Under frozen-encoder linear probing, ModernBERT-TR achieves a 60.2% average across 11 Turkish NLP tasks,
surpassing the next-best model by 13.1% relative. Under full fine-tuning on the 28-task TabiBench benchmark, it
scores 77.28, matching TabiBERT within 0.30 points and leading in 5 of 8 categories despite training on 7x fewer
tokens.
Benchmark Results
Frozen-encoder linear probing across 11 Turkish NLP tasks spanning classification, regression, and token classification.
Per-Task Breakdown
Best scores per task shown in bold. ModernBERT-TR leads on 5 of 11 tasks.
TabiBench Fine-Tuning
Full fine-tuning evaluation on the 28-task TabiBench benchmark with grid search over learning rate, weight decay, and batch size.

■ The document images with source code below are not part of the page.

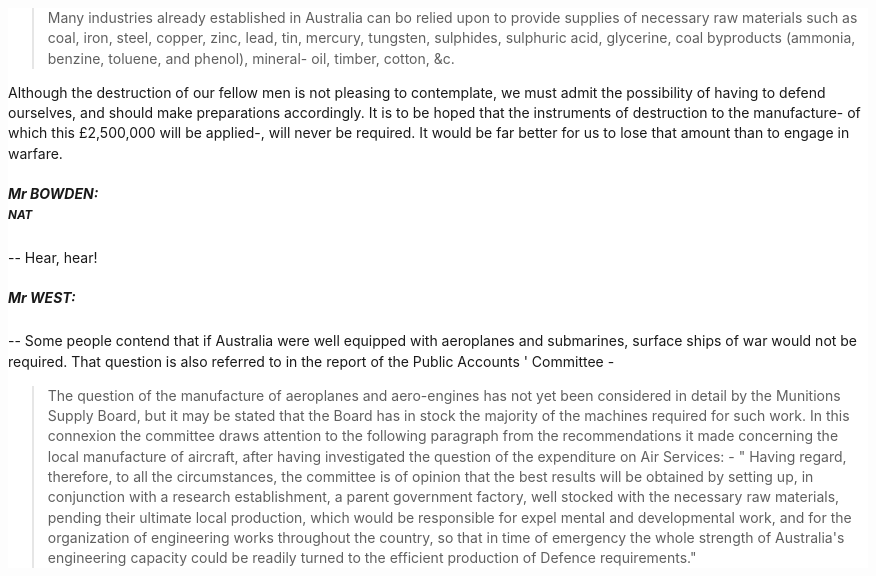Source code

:   >Many industries already established in Australia can bo relied upon to provide supplies of necessary raw materials such as coal, iron, steel, copper, zinc, lead, tin, mercury, tungsten, sulphides, sulphuric acid, glycerine, coal byproducts (ammonia, benzine, toluene, and phenol), mineral- oil, timber, cotton, &amp;c. 

Although the destruction of our fellow men is not pleasing to contemplate, we must admit the possibility of having to defend ourselves, and should make preparations accordingly. It is to be hoped that the instruments of destruction to the manufacture- of which this £2,500,000 will be applied-, will never be required. It would be far better for us to lose that amount than to engage in warfare. 

##### Mr BOWDEN:<br><small class="text-muted">NAT</small>

-- Hear, hear! 

##### Mr WEST:

-- Some people contend that if Australia were well equipped with aeroplanes and submarines, surface ships of war would not be required. That question is also referred to in the report of the Public Accounts ' Committee - 

  >The question of the manufacture of aeroplanes and aero-engines has not yet been considered in detail by the Munitions Supply Board, but it may be stated that the Board has in stock the majority of the machines required for such work. In this connexion the committee draws attention to the following paragraph from the recommendations it made concerning the local manufacture of aircraft, after having investigated the question of the expenditure on Air Services: - " Having regard, therefore, to all the circumstances, the committee is of opinion that the best results will be obtained by setting up, in conjunction with a research establishment, a parent government factory, well stocked with the necessary raw materials, pending their ultimate local production, which would be responsible for expel mental and developmental work, and for the organization of engineering works throughout the country, so that in time of emergency the whole strength of Australia's engineering capacity could be readily turned to the efficient production of Defence requirements." 
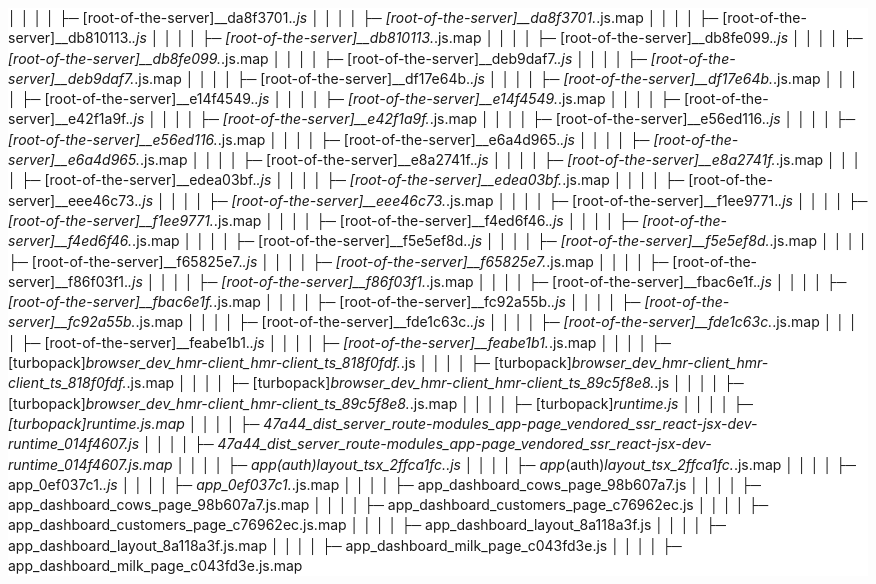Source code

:    │  │  │  │  ├─ [root-of-the-server]__da8f3701._.js
   │  │  │  │  ├─ [root-of-the-server]__da8f3701._.js.map
   │  │  │  │  ├─ [root-of-the-server]__db810113._.js
   │  │  │  │  ├─ [root-of-the-server]__db810113._.js.map
   │  │  │  │  ├─ [root-of-the-server]__db8fe099._.js
   │  │  │  │  ├─ [root-of-the-server]__db8fe099._.js.map
   │  │  │  │  ├─ [root-of-the-server]__deb9daf7._.js
   │  │  │  │  ├─ [root-of-the-server]__deb9daf7._.js.map
   │  │  │  │  ├─ [root-of-the-server]__df17e64b._.js
   │  │  │  │  ├─ [root-of-the-server]__df17e64b._.js.map
   │  │  │  │  ├─ [root-of-the-server]__e14f4549._.js
   │  │  │  │  ├─ [root-of-the-server]__e14f4549._.js.map
   │  │  │  │  ├─ [root-of-the-server]__e42f1a9f._.js
   │  │  │  │  ├─ [root-of-the-server]__e42f1a9f._.js.map
   │  │  │  │  ├─ [root-of-the-server]__e56ed116._.js
   │  │  │  │  ├─ [root-of-the-server]__e56ed116._.js.map
   │  │  │  │  ├─ [root-of-the-server]__e6a4d965._.js
   │  │  │  │  ├─ [root-of-the-server]__e6a4d965._.js.map
   │  │  │  │  ├─ [root-of-the-server]__e8a2741f._.js
   │  │  │  │  ├─ [root-of-the-server]__e8a2741f._.js.map
   │  │  │  │  ├─ [root-of-the-server]__edea03bf._.js
   │  │  │  │  ├─ [root-of-the-server]__edea03bf._.js.map
   │  │  │  │  ├─ [root-of-the-server]__eee46c73._.js
   │  │  │  │  ├─ [root-of-the-server]__eee46c73._.js.map
   │  │  │  │  ├─ [root-of-the-server]__f1ee9771._.js
   │  │  │  │  ├─ [root-of-the-server]__f1ee9771._.js.map
   │  │  │  │  ├─ [root-of-the-server]__f4ed6f46._.js
   │  │  │  │  ├─ [root-of-the-server]__f4ed6f46._.js.map
   │  │  │  │  ├─ [root-of-the-server]__f5e5ef8d._.js
   │  │  │  │  ├─ [root-of-the-server]__f5e5ef8d._.js.map
   │  │  │  │  ├─ [root-of-the-server]__f65825e7._.js
   │  │  │  │  ├─ [root-of-the-server]__f65825e7._.js.map
   │  │  │  │  ├─ [root-of-the-server]__f86f03f1._.js
   │  │  │  │  ├─ [root-of-the-server]__f86f03f1._.js.map
   │  │  │  │  ├─ [root-of-the-server]__fbac6e1f._.js
   │  │  │  │  ├─ [root-of-the-server]__fbac6e1f._.js.map
   │  │  │  │  ├─ [root-of-the-server]__fc92a55b._.js
   │  │  │  │  ├─ [root-of-the-server]__fc92a55b._.js.map
   │  │  │  │  ├─ [root-of-the-server]__fde1c63c._.js
   │  │  │  │  ├─ [root-of-the-server]__fde1c63c._.js.map
   │  │  │  │  ├─ [root-of-the-server]__feabe1b1._.js
   │  │  │  │  ├─ [root-of-the-server]__feabe1b1._.js.map
   │  │  │  │  ├─ [turbopack]_browser_dev_hmr-client_hmr-client_ts_818f0fdf._.js
   │  │  │  │  ├─ [turbopack]_browser_dev_hmr-client_hmr-client_ts_818f0fdf._.js.map
   │  │  │  │  ├─ [turbopack]_browser_dev_hmr-client_hmr-client_ts_89c5f8e8._.js
   │  │  │  │  ├─ [turbopack]_browser_dev_hmr-client_hmr-client_ts_89c5f8e8._.js.map
   │  │  │  │  ├─ [turbopack]_runtime.js
   │  │  │  │  ├─ [turbopack]_runtime.js.map
   │  │  │  │  ├─ 47a44_dist_server_route-modules_app-page_vendored_ssr_react-jsx-dev-runtime_014f4607.js
   │  │  │  │  ├─ 47a44_dist_server_route-modules_app-page_vendored_ssr_react-jsx-dev-runtime_014f4607.js.map
   │  │  │  │  ├─ app_(auth)_layout_tsx_2ffca1fc._.js
   │  │  │  │  ├─ app_(auth)_layout_tsx_2ffca1fc._.js.map
   │  │  │  │  ├─ app_0ef037c1._.js
   │  │  │  │  ├─ app_0ef037c1._.js.map
   │  │  │  │  ├─ app_dashboard_cows_page_98b607a7.js
   │  │  │  │  ├─ app_dashboard_cows_page_98b607a7.js.map
   │  │  │  │  ├─ app_dashboard_customers_page_c76962ec.js
   │  │  │  │  ├─ app_dashboard_customers_page_c76962ec.js.map
   │  │  │  │  ├─ app_dashboard_layout_8a118a3f.js
   │  │  │  │  ├─ app_dashboard_layout_8a118a3f.js.map
   │  │  │  │  ├─ app_dashboard_milk_page_c043fd3e.js
   │  │  │  │  ├─ app_dashboard_milk_page_c043fd3e.js.map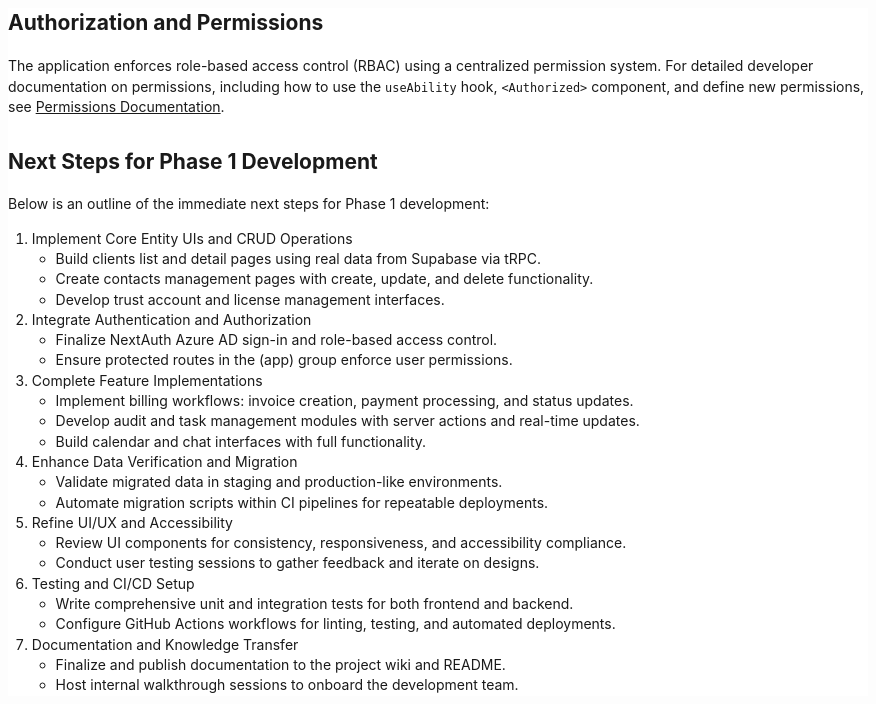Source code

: ## Authorization and Permissions

The application enforces role-based access control (RBAC) using a centralized permission system. For detailed developer documentation on permissions, including how to use the `useAbility` hook, `<Authorized>` component, and define new permissions, see [Permissions Documentation](permissions.md).

## Next Steps for Phase 1 Development

Below is an outline of the immediate next steps for Phase 1 development:

1. Implement Core Entity UIs and CRUD Operations
   - Build clients list and detail pages using real data from Supabase via tRPC.
   - Create contacts management pages with create, update, and delete functionality.
   - Develop trust account and license management interfaces.
2. Integrate Authentication and Authorization
   - Finalize NextAuth Azure AD sign-in and role-based access control.
   - Ensure protected routes in the (app) group enforce user permissions.
3. Complete Feature Implementations
   - Implement billing workflows: invoice creation, payment processing, and status updates.
   - Develop audit and task management modules with server actions and real-time updates.
   - Build calendar and chat interfaces with full functionality.
4. Enhance Data Verification and Migration
   - Validate migrated data in staging and production-like environments.
   - Automate migration scripts within CI pipelines for repeatable deployments.
5. Refine UI/UX and Accessibility
   - Review UI components for consistency, responsiveness, and accessibility compliance.
   - Conduct user testing sessions to gather feedback and iterate on designs.
6. Testing and CI/CD Setup
   - Write comprehensive unit and integration tests for both frontend and backend.
   - Configure GitHub Actions workflows for linting, testing, and automated deployments.
7. Documentation and Knowledge Transfer
   - Finalize and publish documentation to the project wiki and README.
   - Host internal walkthrough sessions to onboard the development team.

ModernBERT-TR (77.28) matches TabiBERT (77.58) and leads in 5 of 8 categories.
Training Data and Tokenizer
We combine FineWeb-2 Turkish (41.2B tokens) with BertTurk Corpus upsampled 5x (31.0B tokens), yielding 72.2B tokens per epoch trained for 2 full epochs. A custom 50K WordPiece tokenizer is trained on Turkish data, achieving strong compression with efficient vocabulary usage.
Turkish compression ratio across tokenizer configurations.
Methodology
ModernBERT-TR follows the ModernBERT-base architecture (22 layers, 768 hidden, 150M parameters) and was pretrained with systematic ablations to select the final configuration.
- Tokenizer Ablation Six configurations across vocabulary sizes (32K to 128K) and training corpora evaluated on compression efficiency.
- Hyperparameter Search Learning rate, batch size, schedule parameters, and data mixing ratios varied. Only LR and data mixture significantly affect quality.
- Data Curation Mixing ratio of BertTurk Corpus (5x upsampling) identified as a primary driver of downstream performance.
- Evaluation Protocol Frozen-encoder linear probing isolates representation quality from fine-tuning optimization choices.